Climate Change Already Here
By AFP
02 February , 2005
Agence France Presse
Evidence is growing that global warming
is already starting to disrupt the world's delicately-balanced climate
system, and the damage will reverberate for generations, a top science
conference was told.
"There is no
longer any doubt that the Earth's climate is changing," conference
chairman Dennis Tirpak said Tuesday.
"Globally,
nine of the past 10 years have been the warmest since records began
in 1861," he said. "Rising greenhouse gases are affecting
rainfall patterns and the global water cycle."
Tirpak singled out
the heatwave that gripped western Europe in 2003 as an example. Europe's
worst natural disaster in 50 years killed as many as 30,000 people and
inflicted an estimated 30 billion dollars (23 billion euros) in damage.
"Since the
1970s, climatic warming has increased the extent and frequency of droughts
over land," he said. "(...) Terrestrial ecological systems
are shifting and marine systems are changing, all with outcomes that
are difficult to predict."
In temperate parts
of Asia, "recurring incidence of floods and droughts is already
apparent," said Rajendra Pachauri, chairman of the Intergovernmental
Panel on Climate Change (IPCC), the UN's paramount scientific authority
on global warming.
British scientist
Chris Rapley said melting ice from Antarctica was already accounting
for at least 15 percent of the two-millimeter annual rise (0.06 inches)

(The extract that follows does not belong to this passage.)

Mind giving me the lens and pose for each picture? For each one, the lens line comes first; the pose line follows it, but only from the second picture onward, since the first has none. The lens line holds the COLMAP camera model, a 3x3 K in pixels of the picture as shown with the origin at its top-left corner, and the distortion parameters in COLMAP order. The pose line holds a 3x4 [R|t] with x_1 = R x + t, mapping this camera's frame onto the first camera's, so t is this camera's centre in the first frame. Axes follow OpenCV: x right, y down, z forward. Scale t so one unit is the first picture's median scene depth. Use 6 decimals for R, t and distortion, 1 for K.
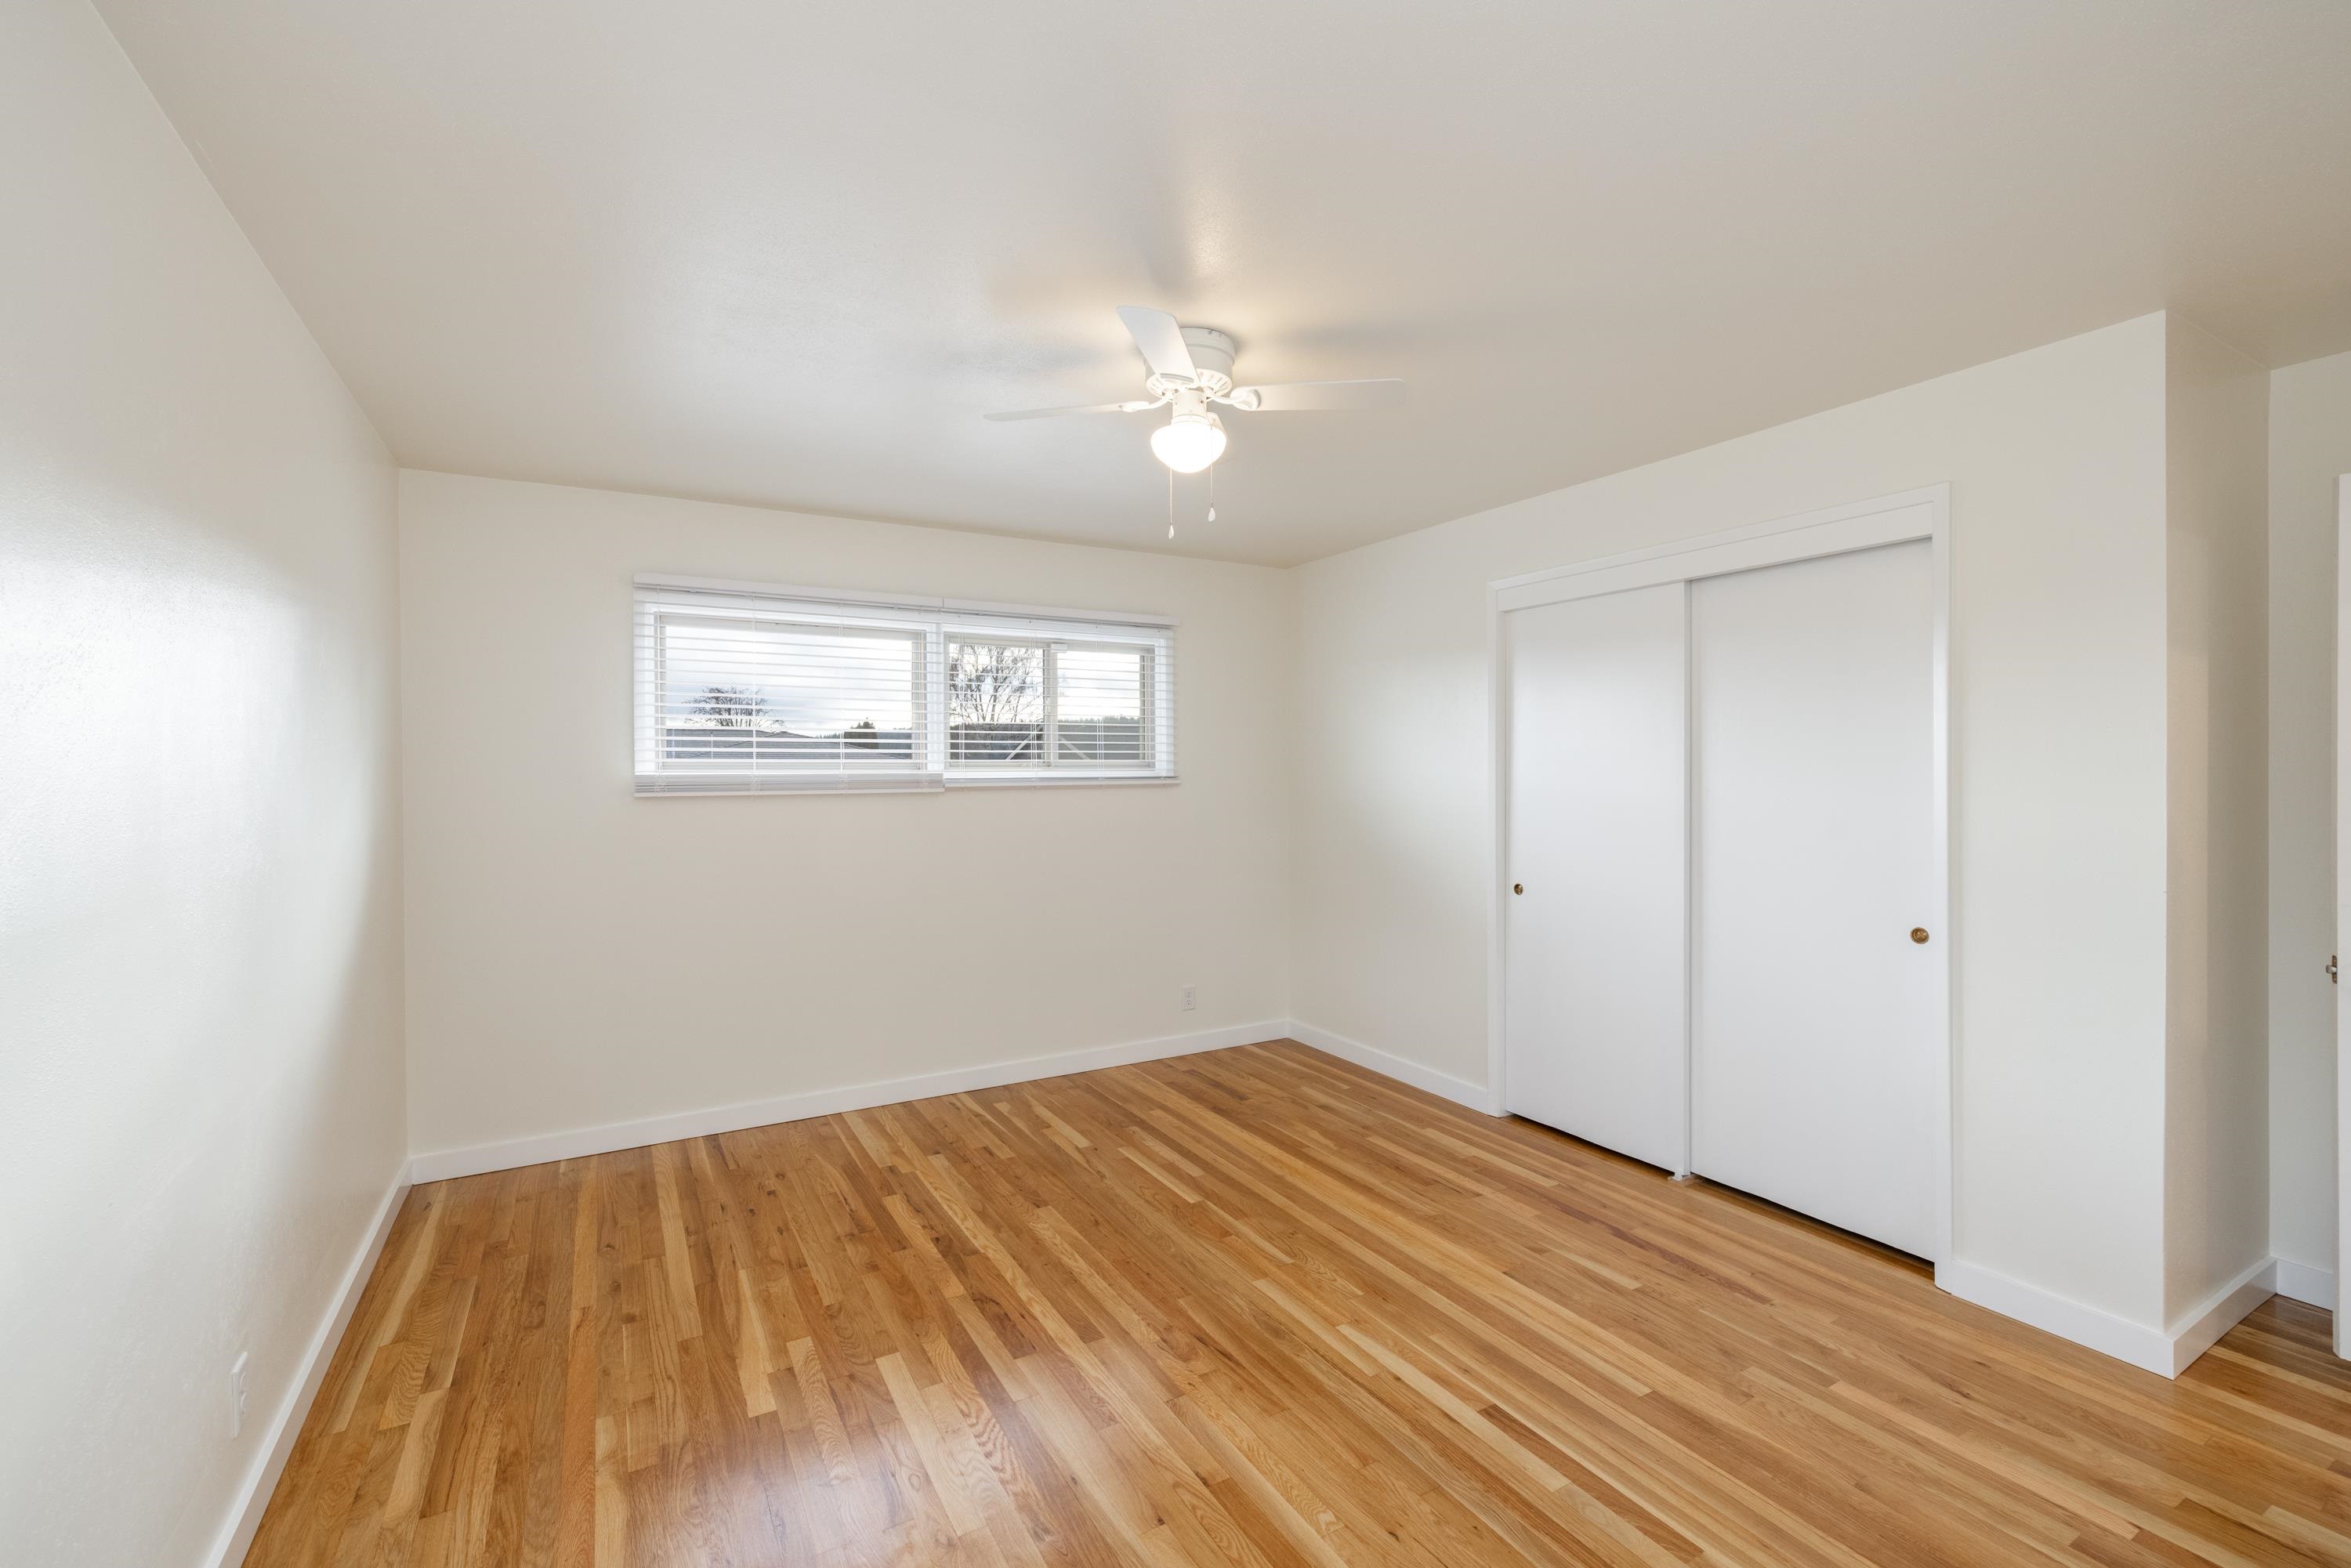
lens RADIAL K [[986.3, 0, 1180.4], [0, 986.3, 766.8], [0, 0, 1]] dist [0.002629, 0.000250]
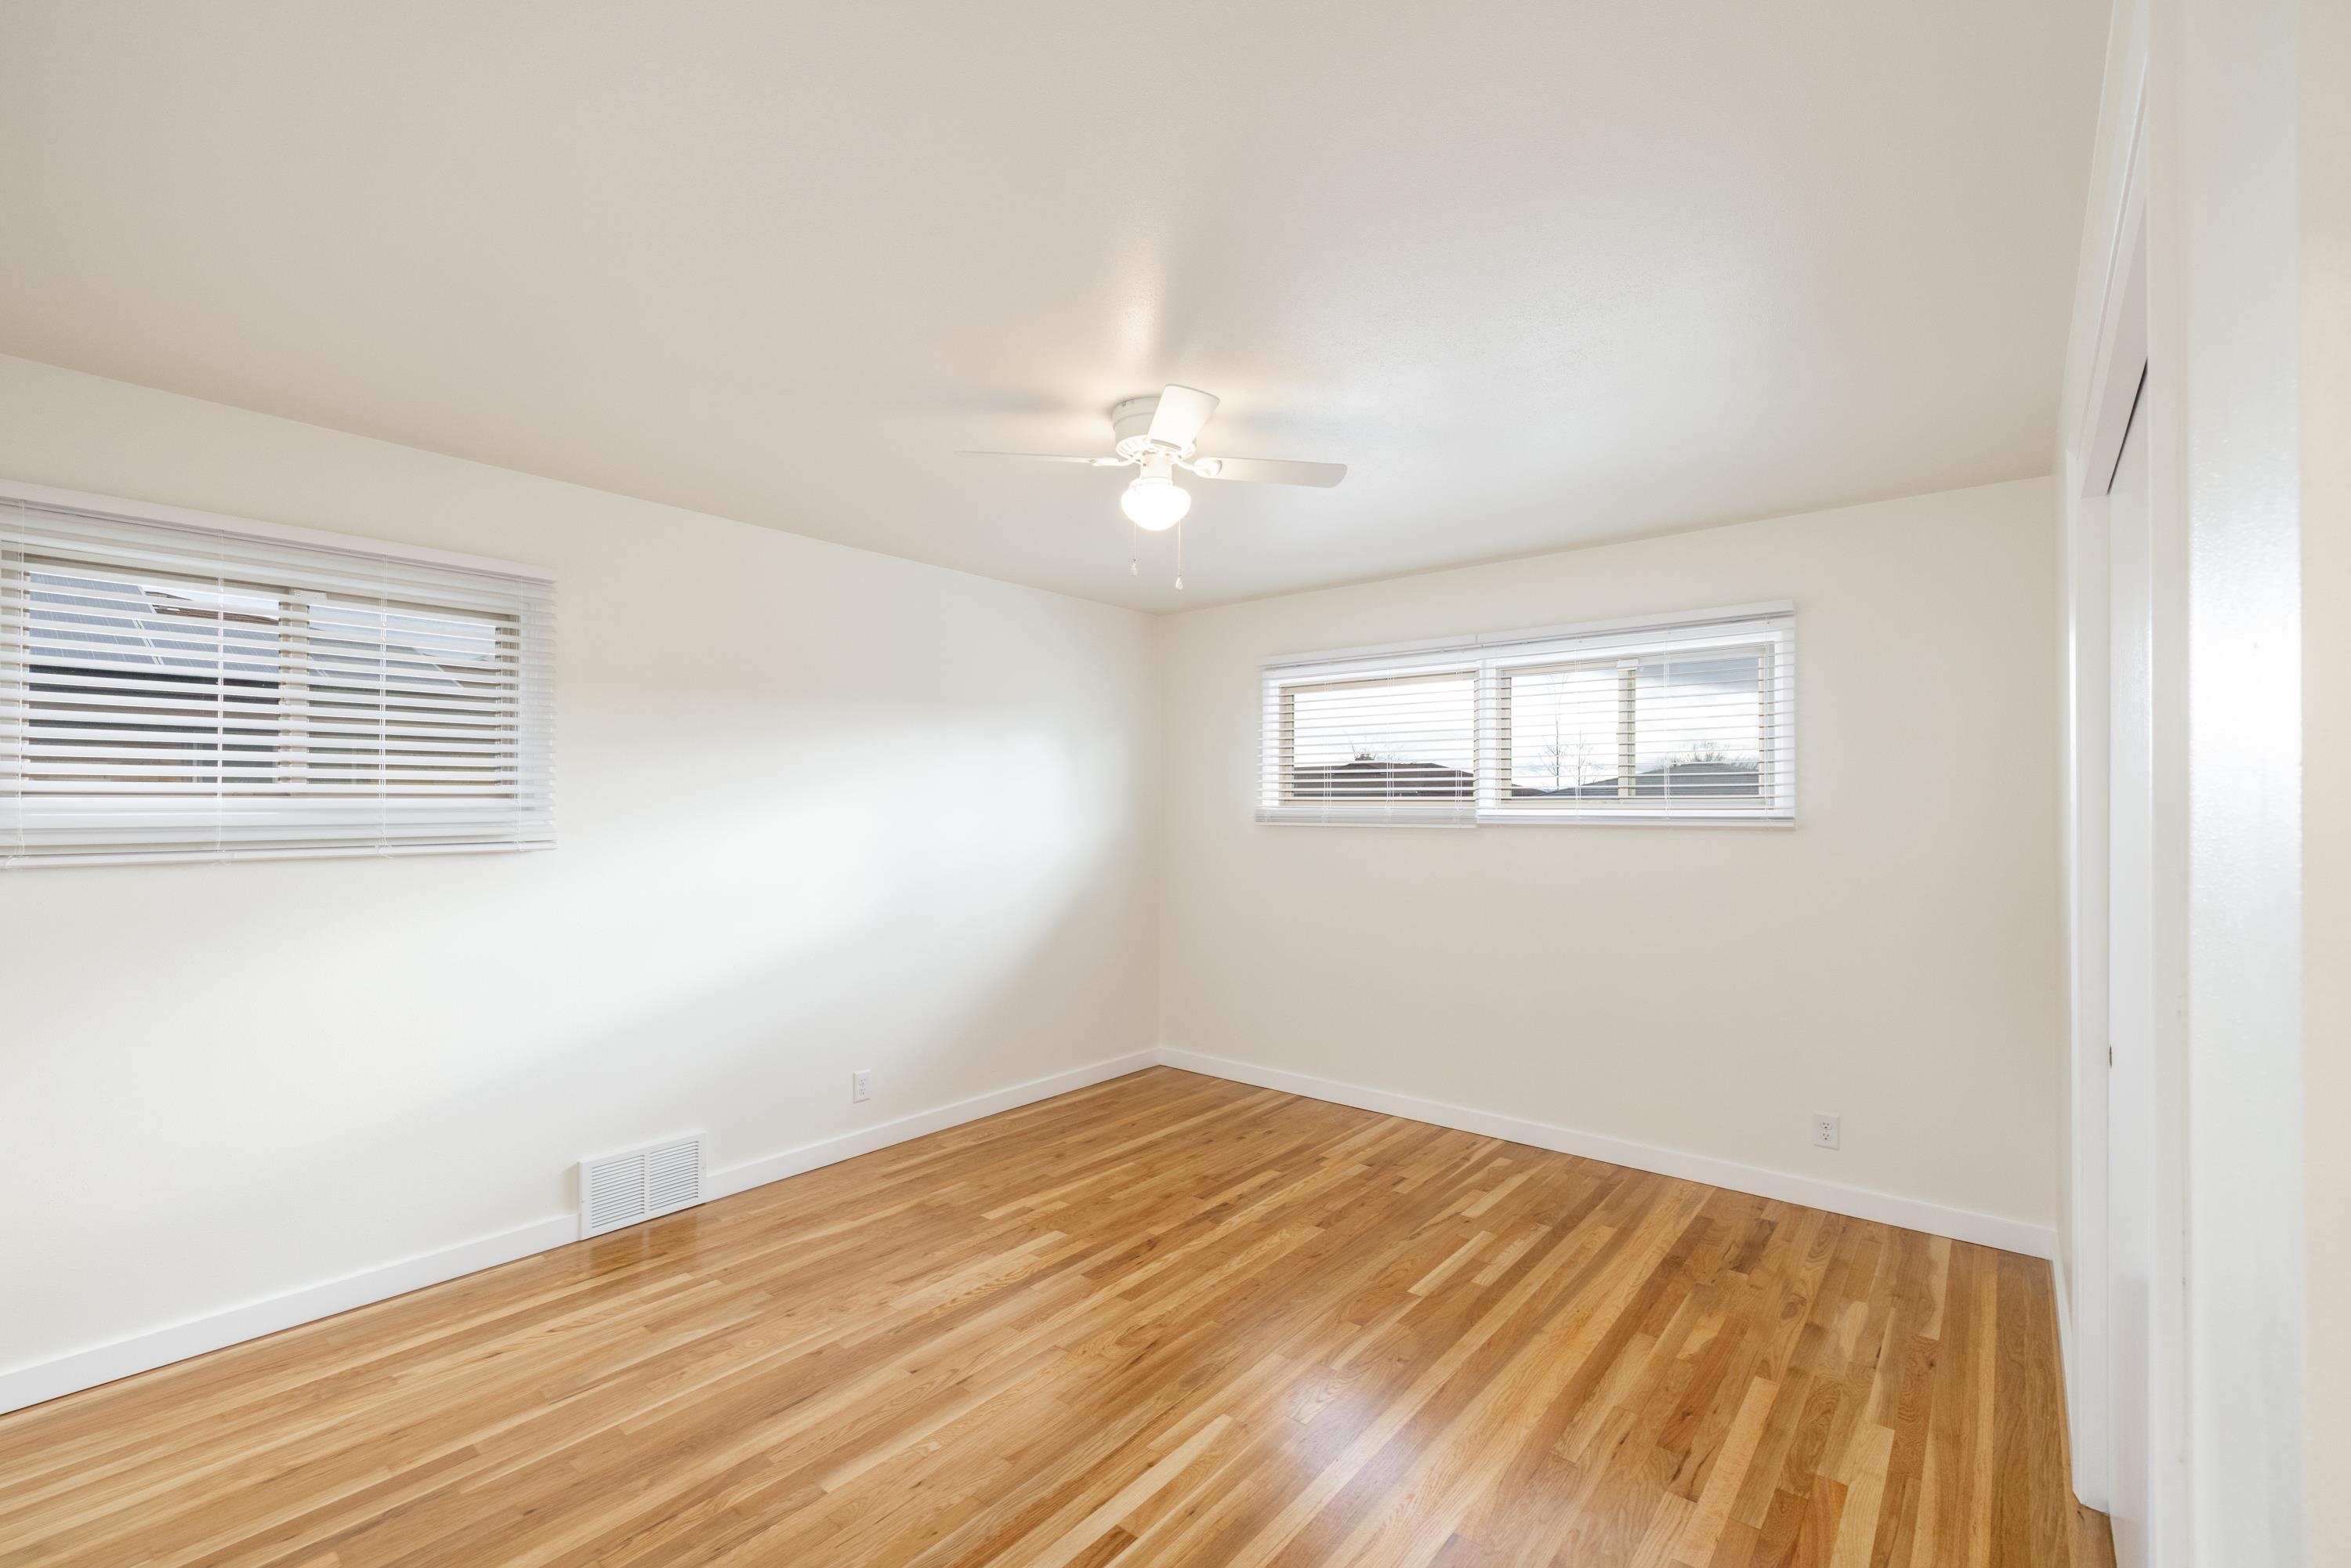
lens RADIAL K [[986.3, 0, 1191.3], [0, 986.3, 798.7], [0, 0, 1]] dist [0.002629, 0.000250]
pose [[0.372724, -0.001722, -0.927941, 0.683854], [-0.002593, 0.999992, -0.002897, -0.001210], [0.927939, 0.003486, 0.372717, 0.429829]]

in the global sea level due to warming.
In the Antarctic
peninsula, which juts north from the continent, there had been three
iceshelf breakups in the last 10 years, including the creation of the
Larsen B iceberg, a Luxembourg-sized behemoth that is the biggest floating
object in the world.
When these iceshelves
break off, that speeds up the flow of ice into the sea from coastal
glaciers, he said. The ice melted, adding to global sea levels, he said.
"It's like
a cork in a bottle," he said. "You remove the icesheet and
the glacial flow increases," he said.
If Antarctica melted,
that would boost global sea levels by some 120 meters (390 feet), if
past evidence from Earth's natural cycle of ice ages is a guide.
However, most of
Antarctica's ice is locked up in the Western Antarctica icesheet, and
temperatures there are somewhat cooler than before, said Rapley.
The conference,
hosted by Britain at its Met Office headquarters in this southwestern
English city, is tasked with coming up with a state-of-play assessment
about man-made global warming.
The phenomenon is
blamed on the unbridled burning of gas, coal and oil, the fuels that
powered industrialization.
They release into
the atmosphere carbon dioxide (CO2) and other gases that have been locked
in Earth's crust for millions of years.
This carbon pollution
traps the Sun, causing Earth's surface to heat, disrupting the ballet-like
interplay between three physical giants: sea, air and land.
One problem is that
even if pollution were slashed immediately, temperatures would continue
to rise because of the gas which has already been spewed into the atmosphere.
"The inertia
can carry the impacts, especially on sea level rise, for centuries,
if not for millennia," Pachauri said.
Sea levels rise
mainly because water expands as it is heated. The oceans are such vast
volumes of water that, once the warming starts, it takes a long time
for the process to stop.
That warning was
underscored by a study about the risk of a meltdown of the Greenland
icesheet, something that would raise global sea levels by seven meters
(22.75 feet) if it were lost completely.
The icesheet could
start to contract when local temperatures warm by more than 2.7 C (4.8
F) compared with the present.
"There is a
significant possibility that this trigger point will be reached in the
next few centuries," said Jason Lowe of Britain's Hadley Center
for Climate Prediction and Research.
Even if atmospheric
CO2 levels are eventually stabilized at quite modest concentrations,
sea levels will continue to rise "for more than 1,000 years,"
he said. "Deglaciation of Greenland may be irreversible."